### [Collected data]

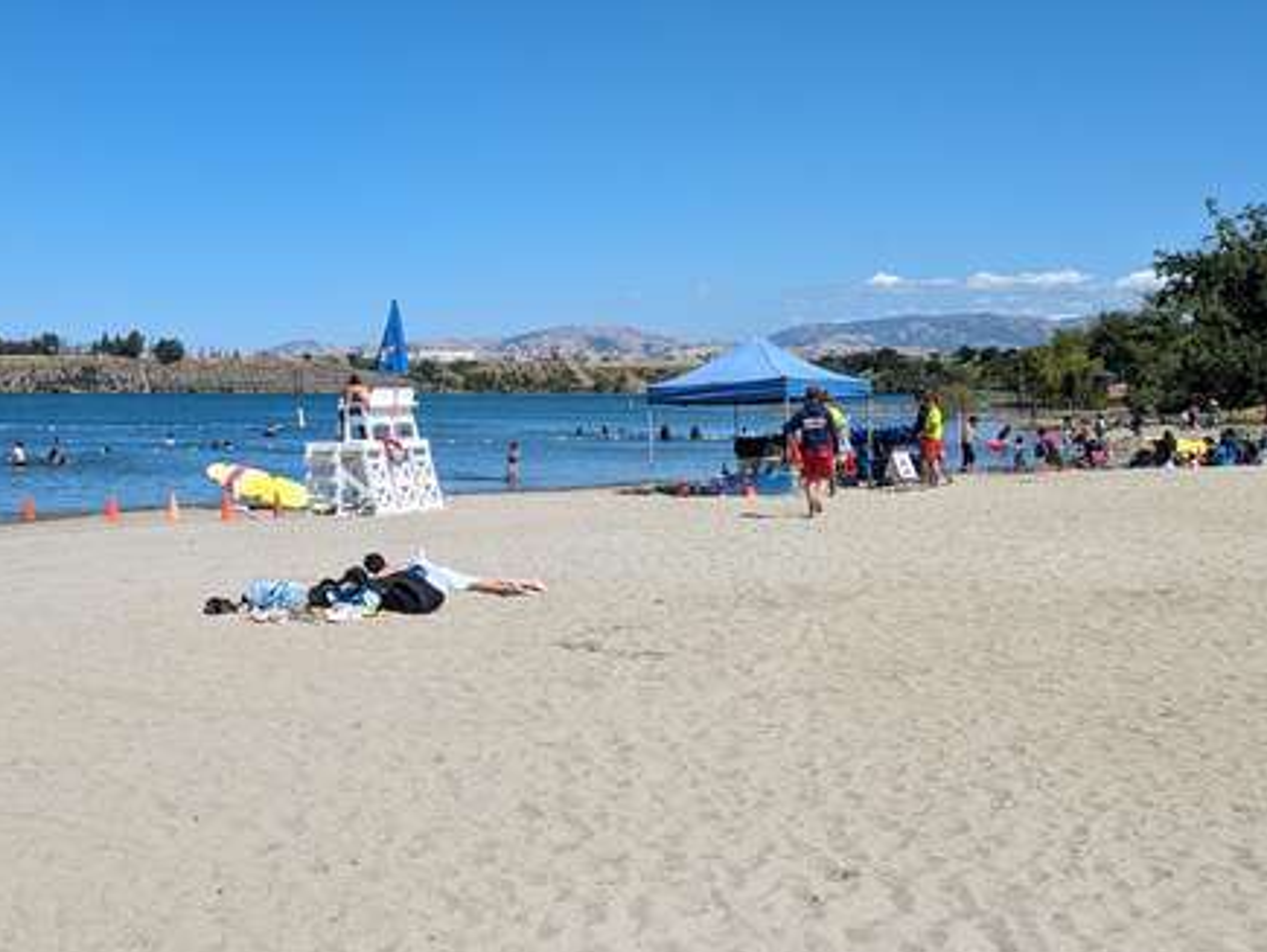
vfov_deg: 31.5
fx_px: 1685
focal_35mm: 46
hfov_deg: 39.3
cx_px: 221
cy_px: 383
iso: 51
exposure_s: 1/3378
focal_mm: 5.43
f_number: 1.89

### [TASK DETAILS]
Pictures omitted, give the entries again exactly.

### [EXERCISE RESULT]
vfov_deg: 31.5
fx_px: 1685
focal_35mm: 46
hfov_deg: 39.3
cx_px: 221
cy_px: 383
iso: 51
exposure_s: 1/3378
focal_mm: 5.43
f_number: 1.89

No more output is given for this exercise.